The women's tournament ran from 10 to 22 February with eight nations competing. The format was the same as 2014. The top 4 seeded teams played in group A and the next four in group B. The top two seeds from group A received a bye from the quarterfinal round. The bottom two group A teams played the top two group B teams in the quarterfinal round. The winner of these two games played the top two group A teams in the semifinal round. The winners of the semifinal round played for the gold medal and the losers played for the bronze.

===Qualification===

Qualification was determined by the IIHF World Ranking following the 2016 IIHF Women's World Championship. The top five teams in the World Ranking received automatic berths into the Olympics. South Korea gained direct entry by being host and all other teams competed to qualify for the remaining two spots.

== Attendance ==
The 2018 Winter Olympic Ice hockey tournament saw a total of 223,892 spectators. The Men's tournament, specifically, had a total of 138,327 spectators across the 30 game event, and the Women's tournament had 85,565 spectators across the 22 game event. The tournaments were played in two locations, the Gangneung Hockey Centre, and the Kwandong Hockey Centre. The Gangneug Hockey Centre has a maximum capacity of 10,000 spectators. The Kwandong Hockey Centre has a maximum capacity of 6,000 spectators.

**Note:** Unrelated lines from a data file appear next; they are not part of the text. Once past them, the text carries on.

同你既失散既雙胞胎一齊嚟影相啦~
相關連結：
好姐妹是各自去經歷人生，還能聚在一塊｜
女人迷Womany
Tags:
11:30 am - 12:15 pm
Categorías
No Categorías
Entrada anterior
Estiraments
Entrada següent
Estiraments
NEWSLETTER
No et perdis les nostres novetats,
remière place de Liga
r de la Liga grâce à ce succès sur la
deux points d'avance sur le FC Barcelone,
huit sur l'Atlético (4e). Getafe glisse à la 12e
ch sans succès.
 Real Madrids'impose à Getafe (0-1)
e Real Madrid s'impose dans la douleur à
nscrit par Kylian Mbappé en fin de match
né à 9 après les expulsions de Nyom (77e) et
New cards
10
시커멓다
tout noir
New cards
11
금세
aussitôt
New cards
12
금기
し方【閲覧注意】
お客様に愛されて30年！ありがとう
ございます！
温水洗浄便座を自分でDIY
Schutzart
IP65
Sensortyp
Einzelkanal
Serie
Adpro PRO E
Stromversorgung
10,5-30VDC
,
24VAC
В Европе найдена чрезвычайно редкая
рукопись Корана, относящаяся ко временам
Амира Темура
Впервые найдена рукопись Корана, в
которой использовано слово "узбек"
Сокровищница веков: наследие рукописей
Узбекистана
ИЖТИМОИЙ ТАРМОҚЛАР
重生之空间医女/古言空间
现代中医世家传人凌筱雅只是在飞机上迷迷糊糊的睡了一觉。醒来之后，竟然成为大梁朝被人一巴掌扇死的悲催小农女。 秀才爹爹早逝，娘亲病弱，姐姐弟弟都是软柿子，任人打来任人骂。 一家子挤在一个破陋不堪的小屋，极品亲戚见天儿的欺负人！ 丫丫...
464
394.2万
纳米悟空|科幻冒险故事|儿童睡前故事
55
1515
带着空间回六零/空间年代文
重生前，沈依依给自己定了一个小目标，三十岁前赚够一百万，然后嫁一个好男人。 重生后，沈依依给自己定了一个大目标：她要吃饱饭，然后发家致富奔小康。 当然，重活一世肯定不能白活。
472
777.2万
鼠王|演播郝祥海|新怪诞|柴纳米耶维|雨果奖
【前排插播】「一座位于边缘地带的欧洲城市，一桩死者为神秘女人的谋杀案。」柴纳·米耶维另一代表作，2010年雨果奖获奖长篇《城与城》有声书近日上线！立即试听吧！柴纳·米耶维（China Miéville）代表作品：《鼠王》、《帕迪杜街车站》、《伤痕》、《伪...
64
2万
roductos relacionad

At the 2018 Pyeongchang Winter Olympics, ice hockey tournament, there was an average attendance of 4,610 spectators for the men's tournament, and 3,889 spectators for the women's tournament. The top four teams with the highest attendance for the men's tournament were, respectively, Korea, the Czech Republic, Slovakia, and the United States. For the women's tournament, the most attended games were, respectively, the United States, Korea, Finland, and Canada.

==Participating nations==
A total of 496 athletes from 14 nations (including the IOC's designation of Olympic Athletes from Russia) were scheduled to participate (the numbers of athletes are shown in parentheses). The IOC initially admitted 13 men's or women's teams to compete. Later, North Korean athletes were rostered to participate in the women's tournament alongside South Korean athletes in a combined women's Korean team. Men's rosters can be made up of 25 players, while women's rosters can consist of up to 23. The Czech, German, Norwegian, Slovakian, and Slovenian teams entered only the men's competition, while the Japanese team alone entered only the women's competition. All other teams played in both tournaments.